Match defines the criteria for matching LLM requests.

FieldDescription
modelModelMatch
Required
Criteria for matching the model field in the JSON request body.

ModelMatch

FieldDescription
typestring
Kind of string matching to use. Supported value: Exact. Defaults to Exact.
valuestring
Required
The model name string to match against.

TargetModel

TargetModel defines a weighted model destination.

FieldDescription
weightint32
Optional
Proportion of requests forwarded to the model. Computed as weight/(sum of all weights). Min: 1, Max: 1000000. If set for one, must be set for all.
modelRewritestring
Required
The static model name to rewrite the request to.

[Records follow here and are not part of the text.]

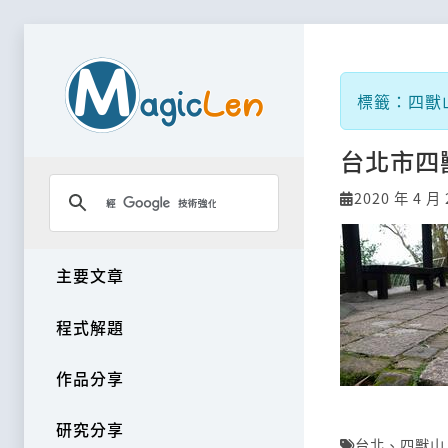
標籤：四獸
台北市四
2020 年 4 月 
主要文章
程式解題
作品分享
研究分享
台北
、
四獸山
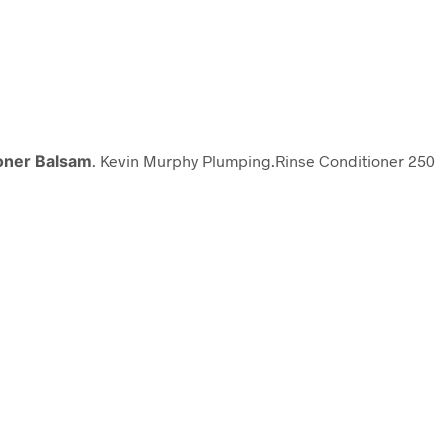
ioner Balsam
. Kevin Murphy Plumping.Rinse Conditioner 250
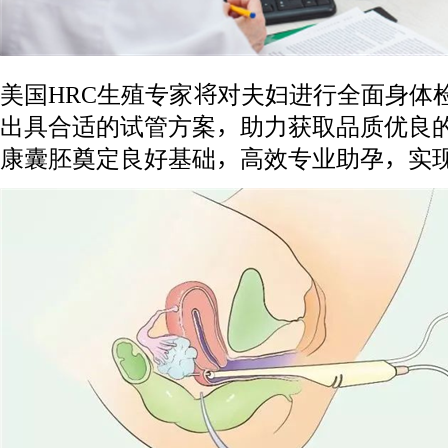
美国HRC生殖专家将对夫妇进行全面身体
出具合适的试管方案，助力获取品质优良
康囊胚奠定良好基础，高效专业助孕，实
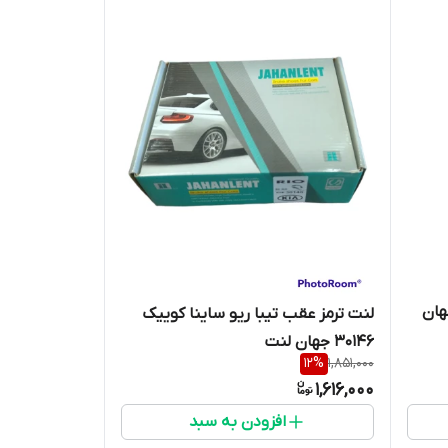
 رنو L90 کد 21463 جهان
لنت ترمز عقب تیبا ریو ساینا کوییک
30146 جهان لنت
12
%
1,851,000
1,616,000
افزودن به سبد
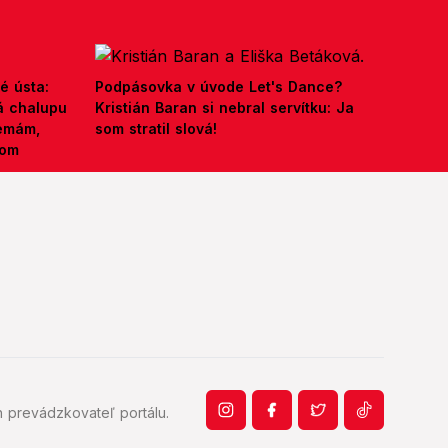
é ústa:
Podpásovka v úvode Let's Dance?
á chalupu
Kristián Baran si nebral servítku: Ja
nemám,
som stratil slová!
kom
 prevádzkovateľ portálu.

InferenceModelRewriteStatus

FieldDescription
conditions[]metav1.Condition
Conditions track the state. Known type: Accepted.

PoolObjectReference

PoolObjectReference identifies an API object within the same namespace.

FieldDescription
groupstring
Group of the referent. Defaults to inference.networking.k8s.io.
kindstring
Kind of the referent. Defaults to InferencePool.
namestring
Required
Name of the referent.

Precedence and Conflict Resolution

  1. Model Match Precision: Rules with an Exact model match take precedence over generic matches (empty matches).
  2. Resource Age: If multiple resources target the same pool with identical matches, the oldest resource (by creation timestamp) takes precedence.
  3. Rule Order: Within a single resource, the FIRST matching rule (in list order) is used.

Condition Types and Reasons

Accepted

Indicates if the rewrite is valid, non-conflicting, and applied to the pool.

  • True Reasons:
    • Accepted: Rewrite is valid and successfully applied.
  • Unknown Reasons:
    • Pending: Initial state, controller has not yet reconciled the resource.